However, now people are more mobile, they travel all over the world, easily change climatic zones and very often take their beloved pets with them. But when moving, especially from north to south, you need to take into account that the dog needs time to acclimatize, and during it you need to carefully monitor the animal.
Acclimatization of puppies
Puppies, born in one house, at a certain age move from breeders to new owners in completely different conditions. And it’s good if they stay in the same city with breeders, but much more often babies have to make long trips to other cities, and sometimes to other continents.
When a puppy arrives at a new home, you need to give him time to acclimatize and adapt. First of all, you need to leave the dog alone so that it gets used to new smells, temperature and humidity, to new sounds.

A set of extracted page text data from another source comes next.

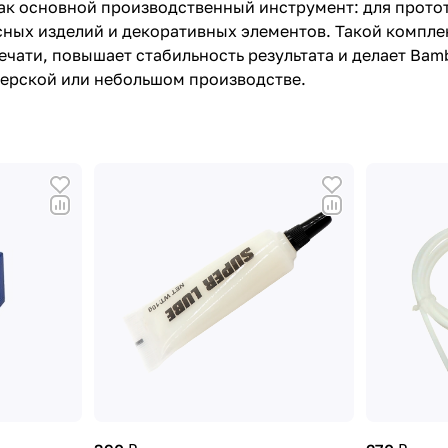
C как основной производственный инструмент: для прот
сных изделий и декоративных элементов. Такой компл
чати, повышает стабильность результата и делает Bam
терской или небольшом производстве.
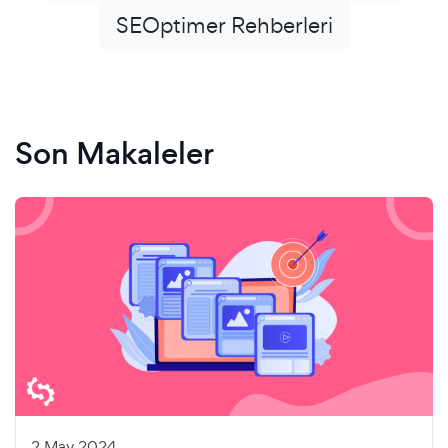
SEOptimer Rehberleri
Son Makaleler
2 May 2024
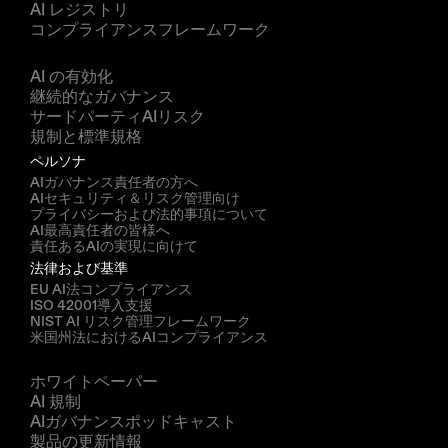
AI レジストリ
コンプライアンスフレームワーク
ソリューション
AI の有効化
継続的なガバナンス
サードパーティAIリスク
規制と標準規格
ペルソナ
AIガバナンス責任者の方へ
AIセキュリティ＆リスク管理向け
プライバシーおよび法的事項について
AI最高責任者の皆様へ
責任あるAIの実現に向けて
法律および基準
EU AI法コンプライアンス
ISO 42001導入支援
NIST AI リスク管理フレームワーク
米国州法におけるAIコンプライアンス
リソース
ホワイトペーパー
AI 規制
AIガバナンスポッドキャスト
製品の更新情報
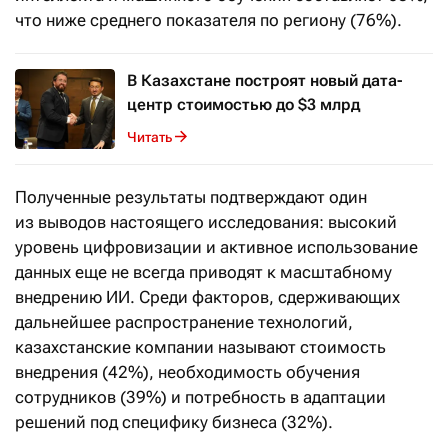
что ниже среднего показателя по региону (76%).
В Казахстане построят новый дата-
центр стоимостью до $3 млрд
Читать
Полученные результаты подтверждают один
из выводов настоящего исследования: высокий
уровень цифровизации и активное использование
данных еще не всегда приводят к масштабному
внедрению ИИ. Среди факторов, сдерживающих
дальнейшее распространение технологий,
казахстанские компании называют стоимость
внедрения (42%), необходимость обучения
сотрудников (39%) и потребность в адаптации
решений под специфику бизнеса (32%).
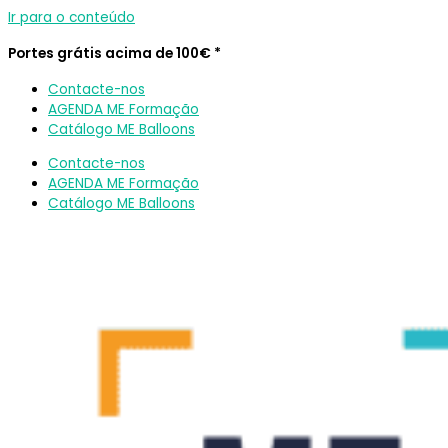
Ir para o conteúdo
Portes grátis acima de 100€ *
Contacte-nos
AGENDA ME Formação
Catálogo ME Balloons
Contacte-nos
AGENDA ME Formação
Catálogo ME Balloons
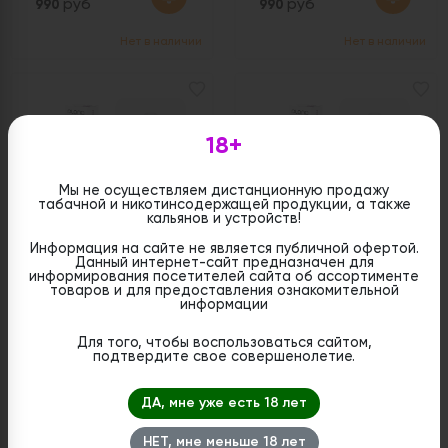
руб
руб
990
990
Нет в наличии
Нет в наличии
18+
Мы не осуществляем дистанционную продажу
табачной и никотинсодержащей продукции, а также
кальянов и устройств!
Информация на сайте не является публичной офертой.
Данный интернет-сайт предназначен для
PLONQ Plus 1500 -
PLONQ Plus 1500 -
информирования посетителей сайта об ассортименте
Голубика
Виноград
товаров и для предоставления ознакомительной
информации
Цена:
Цена:
Для того, чтобы воспользоваться сайтом,
руб
руб
990
990
подтвердите свое совершенолетие.
Нет в наличии
Нет в наличии
ДА, мне уже есть 18 лет
НЕТ, мне меньше 18 лет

At the same time, it is worth offering the puppy water and food, and it is best if the baby at first eats exactly the food that the breeder fed him.
In the first days in a new home, the baby may be lethargic and sleep a lot. It is also possible indigestion due to unusual water and food. However, after acclimatization, the puppy should return to its former liveliness, start playing, eating well and being interested in the outside world. If this does not happen, then the baby must be shown to the veterinarian.
Acclimatization of adult dogs
Adult animals, especially the elderly, endure acclimatization much more difficult. A very difficult climate change is for short-nosed breeds – for example, Pekingese or French Bulldogs. It is also difficult to acclimatize in dogs that have had a sharp change in climate: for example, when transporting a northern sled dog to the equator.
When traveling with a dog to hot countries, owners must constantly monitor that the pet, not accustomed to such weather conditions, does not get heatstroke. Signs of overheating are a sharp increase in the dog’s body temperature, redness of the mucous membranes, vomiting, loss of consciousness, convulsions.
Don’t underestimate overheating. It can be fraught with cerebral edema, kidney failure and death of the dog. Owners need to make sure that the dog has unlimited access to fresh cool water, there is an opportunity to hide from the sun; do not allow excessive physical activity of the dog in the heat. If the dog becomes ill, it should immediately be removed to a cool place, bring down the temperature (you can use a cold compress or a bath with cool water) and show the veterinarian.
Hypothermia is equally dangerous. If a person decides to take away his beloved greyhound, for example, to Yakutsk, then he must understand that walking in cold weather (even in overalls) is fraught with the death of the animal.